[BUG] the input variables may be changed to scalars when use activation checkpoint #6969

zhangvia · 2025-01-23T09:45:10Z

Describe the bug
i'm using deepspeed activation checkpoint to train the hunyuanvideo. HunyuanVideo model is composed of a series of mmdit blocks. and every block has same inputs, and every block will return hiddenstates ,encoder_hidden_states which will be the input of next block. the other input variables won't be modified and will be passed to next block directly. but weirdly, when i use deepspeed checkpoint function to wrap every block. some of the inputs will be modified after block forward. if i change to torch.utils.checkpoint, the error disappeared

To Reproduce
here is a simple script:

import torch
import torch.nn as nn
from typing import Optional, Tuple

from deepspeed.runtime.activation_checkpointing import checkpointing
from diffusers.models import AutoencoderKLHunyuanVideo, HunyuanVideoTransformer3DModel

from diffusers.models.transformers.transformer_hunyuan_video import HunyuanVideoSingleTransformerBlock,HunyuanVideoTransformerBlock
from torch.distributed.algorithms._checkpoint.checkpoint_wrapper import (
    CheckpointImpl,
    apply_activation_checkpointing,
    checkpoint_wrapper,
)
from functools import partial
from accelerate import Accelerator
from peft import LoraConfig
def hack_transformer(transformer):
    with torch.no_grad():
        in_chans = 32
        embed_dim = 3072
        patch_size = (1,2,2)
        new_conv_in = nn.Conv3d(in_chans, embed_dim, kernel_size=patch_size, stride=patch_size)
        torch.nn.init.kaiming_normal_(new_conv_in.weight)  
        new_conv_in.weight.data = new_conv_in.weight.data * 0.  
        new_conv_in.weight.data[:, :16] = transformer.x_embedder.proj.weight.data  
        new_conv_in.bias.data[:] = transformer.x_embedder.proj.bias.data 
        transformer.x_embedder.proj = new_conv_in
        transformer.config.in_channels = in_chans
    return transformer

def apply_selective_checkpointing(model, block_types, p, use_deepspeed_ac):
    '''
    block_types: a list of nn.Module types to be checkpointed
    p: the fraction of the all blocks to be checkpointed
    '''
    block_idx = 0
    cut_off = 1 / 2
    # when passing p as a fraction number (e.g. 1/3), it will be interpreted
    # as a string in argv, thus we need eval("1/3") here for fractions.
    p = eval(p) if isinstance(p, str) else p

    def selective_checkpointing(submodule):
        nonlocal block_idx
        nonlocal cut_off

        if isinstance(submodule, block_types):
            block_idx += 1
            if block_idx * p >= cut_off:
                cut_off += 1

                return True
        return False
    
    def count_total_blocks(model, block_types):
        total_blocks = 0

        def count_blocks(module):
            nonlocal total_blocks
            if isinstance(module, block_types):
                total_blocks += 1

        model.apply(count_blocks)
        return total_blocks
    
    if use_deepspeed_ac:
        from deepspeed.runtime.activation_checkpointing import checkpointing
        total_block_num = count_total_blocks(model, block_types)
        num_checkpoints = round(p * total_block_num)
        checkpointing.configure(
            mpu_=None,
            deepspeed_config=None,
            partition_activations=False,
            contiguous_checkpointing=False,
            num_checkpoints=num_checkpoints, 
            checkpoint_in_cpu=True, 
            synchronize=False,
            profile=True,
        )
        checkpoint_fn = checkpointing.checkpoint
        checkpointing_wrapper = partial(checkpoint_wrapper, checkpoint_fn=checkpoint_fn)
    else:
        checkpointing_wrapper = partial(checkpoint_wrapper,checkpoint_impl=CheckpointImpl.NO_REENTRANT)

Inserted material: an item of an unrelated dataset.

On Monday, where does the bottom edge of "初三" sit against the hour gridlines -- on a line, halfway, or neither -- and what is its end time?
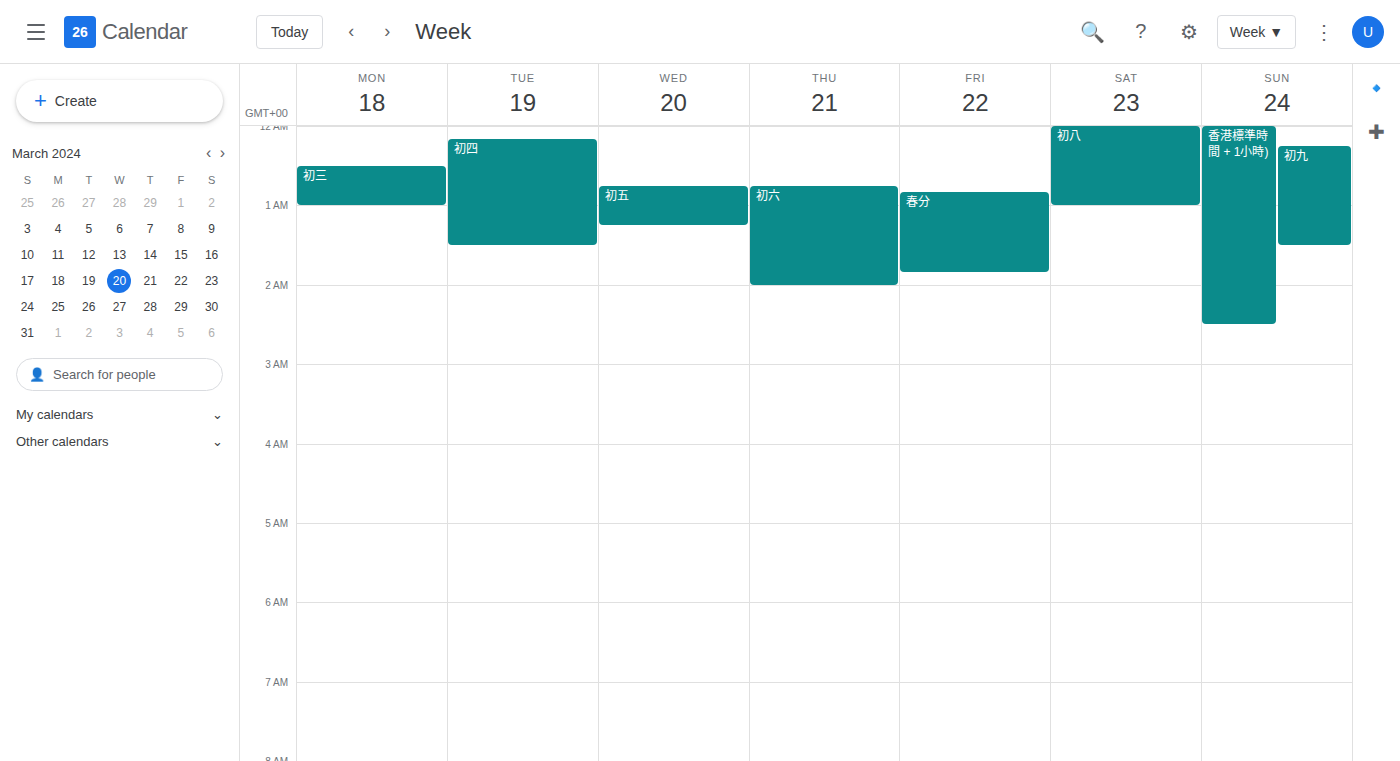
01:00 -- exactly on the 01:00 line.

    apply_activation_checkpointing(
        model,
        checkpoint_wrapper_fn=checkpointing_wrapper,
        check_fn=selective_checkpointing,
    )


accelerator = Accelerator(
        mixed_precision='fp16',
    )
accelerator.state.deepspeed_plugin.deepspeed_config['train_micro_batch_size_per_gpu'] = 1

model = HunyuanVideoTransformer3DModel()
model = hack_transformer(model)
target_modules = [
            'timestep_embedder.linear_1',
            'timestep_embedder.linear_2',
            'text_embedder.linear_1',
            'text_embedder.linear_2',
            'guidance_embedder.linear_1',
            'guidance_embedder.linear_1',
    #        'norm1',
    #        'context_embedder',
            'norm_out.linear',
            'norm1_context.linear'
            'proj_out',
            'norm1.linear'
            'attn.to_q',
            'attn.to_k',
            'attn.to_v',
            "attn.to_out.0",
            "attn.add_k_proj",
            "attn.add_q_proj",
            "attn.add_v_proj",
            'attn.to_add_out',
            'ff.net.0.proj',
            'ff.net.2',
            'ff_context.net.0.proj',
            "ff_context.net.2",
            'norm.linear',
            'proj_mlp',
        ]
        # now we will add new LoRA weights the transformer layers
rank=256
transformer_lora_config = LoraConfig(
    r=rank,
    lora_alpha=rank,
    init_lora_weights="gaussian",
    target_modules=target_modules,
)
model.add_adapter(transformer_lora_config)

    
for param_name, param in model.named_parameters():
    if "lora"  in param_name or "dora_scale" in param_name:
        param.requires_grad = True
    if 'x_embedder' in param_name:
        param.requires_grad = True
        print('train x_embedder')
params_to_opt = list(filter(lambda p: p.requires_grad, model.parameters()))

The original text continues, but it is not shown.